### What the task requires
In the passage on early holiday retail, how early in the year did the toy store wrap Christmas presents?

### Text passage

┌──

When I worked at a locally owned children’s toy store, big box retailers often dictated our holiday seasons.

If Michael’s put out Halloween crafts at the end of August, we were pressured to follow suit or lose business. HEB groceries started lining the shelves with Valentine’s offerings almost immediately after Christmas.

It became a running joke to see how quickly other stores would skip to ahead to the next holiday.

One year at the toy store, we actually wrapped Christmas presents as early as July. While it was tempting to make the easy joke, we had a bigger question: is it really time to start ordering for the holidays already?

Smaller businesses, locally owned shops, and specialty stores typically don’t have the same purchasing power as say, Walmart. So if retail tycoons start stocking up on holiday items early in the season, other stores are left with limited inventory to order.

With less product choices, stores that don’t get ahead of the curve fall behind in sales and customer happiness.

Additionally, advertising inventory is limited. Since consumer holiday spending shifted to the six-day retail holiday starting on Thanksgiving, pressure is on marketers to capture customer interest.

Although larger retailers engaging in heavy marketing may lift the market as whole, success is not as equal. Only those who have the inventory to back up interest will see growth.

Online retail holidays account for a significant chunk of e-commerce spending. In 2017, online desktop spending between Thanksgiving and Cyber Tuesday accounted for 17.7 percent of all e-commerce holiday spending according to comScore.

└──

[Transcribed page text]
┌──

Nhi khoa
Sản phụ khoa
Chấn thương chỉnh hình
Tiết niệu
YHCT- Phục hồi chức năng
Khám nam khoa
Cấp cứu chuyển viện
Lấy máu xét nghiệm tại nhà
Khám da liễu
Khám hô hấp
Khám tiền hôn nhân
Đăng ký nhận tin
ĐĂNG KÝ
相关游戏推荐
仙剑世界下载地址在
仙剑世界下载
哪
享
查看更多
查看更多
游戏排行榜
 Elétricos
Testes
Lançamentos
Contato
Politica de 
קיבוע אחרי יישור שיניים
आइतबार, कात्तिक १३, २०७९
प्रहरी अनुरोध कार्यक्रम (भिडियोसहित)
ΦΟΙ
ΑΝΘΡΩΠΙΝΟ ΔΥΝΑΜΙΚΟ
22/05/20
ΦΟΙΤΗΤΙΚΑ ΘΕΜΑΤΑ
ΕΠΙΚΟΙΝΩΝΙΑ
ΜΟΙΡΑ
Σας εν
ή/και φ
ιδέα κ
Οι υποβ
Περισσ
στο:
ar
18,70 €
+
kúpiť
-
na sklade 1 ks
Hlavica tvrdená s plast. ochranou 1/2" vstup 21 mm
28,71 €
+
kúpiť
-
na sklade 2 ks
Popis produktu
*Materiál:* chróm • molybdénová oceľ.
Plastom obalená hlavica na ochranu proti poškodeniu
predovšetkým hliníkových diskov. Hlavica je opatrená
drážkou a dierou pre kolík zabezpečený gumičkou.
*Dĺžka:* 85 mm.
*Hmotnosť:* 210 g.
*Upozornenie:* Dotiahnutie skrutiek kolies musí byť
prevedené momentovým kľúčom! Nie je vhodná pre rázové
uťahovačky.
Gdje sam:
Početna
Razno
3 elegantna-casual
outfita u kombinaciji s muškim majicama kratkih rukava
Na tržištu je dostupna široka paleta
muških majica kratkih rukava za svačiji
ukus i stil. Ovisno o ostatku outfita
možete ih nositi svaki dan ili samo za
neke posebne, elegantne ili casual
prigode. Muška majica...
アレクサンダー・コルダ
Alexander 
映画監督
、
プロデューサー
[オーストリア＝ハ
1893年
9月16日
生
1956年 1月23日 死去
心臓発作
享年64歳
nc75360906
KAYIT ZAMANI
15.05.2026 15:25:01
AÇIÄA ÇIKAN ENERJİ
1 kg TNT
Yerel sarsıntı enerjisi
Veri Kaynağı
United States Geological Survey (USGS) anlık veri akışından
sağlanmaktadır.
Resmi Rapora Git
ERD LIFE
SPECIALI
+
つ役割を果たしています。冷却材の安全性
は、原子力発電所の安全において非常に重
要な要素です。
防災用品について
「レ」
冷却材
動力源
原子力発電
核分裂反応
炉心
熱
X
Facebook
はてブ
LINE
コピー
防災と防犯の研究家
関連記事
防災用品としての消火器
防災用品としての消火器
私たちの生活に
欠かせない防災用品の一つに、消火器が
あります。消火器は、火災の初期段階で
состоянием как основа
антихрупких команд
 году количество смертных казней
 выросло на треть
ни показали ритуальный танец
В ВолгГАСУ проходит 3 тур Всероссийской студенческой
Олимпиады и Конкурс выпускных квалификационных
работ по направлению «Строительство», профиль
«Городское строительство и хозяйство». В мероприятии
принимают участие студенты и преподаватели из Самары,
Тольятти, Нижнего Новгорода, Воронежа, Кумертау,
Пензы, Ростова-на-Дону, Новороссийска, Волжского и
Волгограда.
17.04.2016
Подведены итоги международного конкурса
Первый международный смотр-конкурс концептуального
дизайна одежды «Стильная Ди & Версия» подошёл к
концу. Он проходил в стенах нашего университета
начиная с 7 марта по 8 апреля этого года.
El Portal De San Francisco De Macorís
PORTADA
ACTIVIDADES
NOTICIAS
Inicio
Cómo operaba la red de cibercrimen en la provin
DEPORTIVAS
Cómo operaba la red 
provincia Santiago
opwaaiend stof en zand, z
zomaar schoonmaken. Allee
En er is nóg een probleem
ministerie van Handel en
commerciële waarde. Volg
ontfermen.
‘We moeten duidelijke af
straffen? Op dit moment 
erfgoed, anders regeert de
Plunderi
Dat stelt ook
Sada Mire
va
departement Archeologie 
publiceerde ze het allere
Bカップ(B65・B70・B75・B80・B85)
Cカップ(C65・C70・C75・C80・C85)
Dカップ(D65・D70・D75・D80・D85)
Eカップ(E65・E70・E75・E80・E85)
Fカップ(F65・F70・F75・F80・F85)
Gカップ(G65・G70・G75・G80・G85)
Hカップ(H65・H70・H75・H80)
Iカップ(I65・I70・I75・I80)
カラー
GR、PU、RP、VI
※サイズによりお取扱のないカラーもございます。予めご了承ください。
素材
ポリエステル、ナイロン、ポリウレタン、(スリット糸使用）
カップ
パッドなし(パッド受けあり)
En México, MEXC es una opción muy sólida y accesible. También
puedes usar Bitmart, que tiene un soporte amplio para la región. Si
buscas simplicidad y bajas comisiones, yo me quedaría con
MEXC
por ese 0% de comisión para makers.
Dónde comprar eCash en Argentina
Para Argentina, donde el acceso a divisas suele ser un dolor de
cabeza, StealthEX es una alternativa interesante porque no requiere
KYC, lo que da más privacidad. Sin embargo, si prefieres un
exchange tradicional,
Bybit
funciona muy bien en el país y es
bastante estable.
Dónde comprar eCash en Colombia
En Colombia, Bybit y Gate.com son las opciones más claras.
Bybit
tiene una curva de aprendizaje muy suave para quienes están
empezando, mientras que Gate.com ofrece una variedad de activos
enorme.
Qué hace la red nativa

└──

### The completed task
As early as July.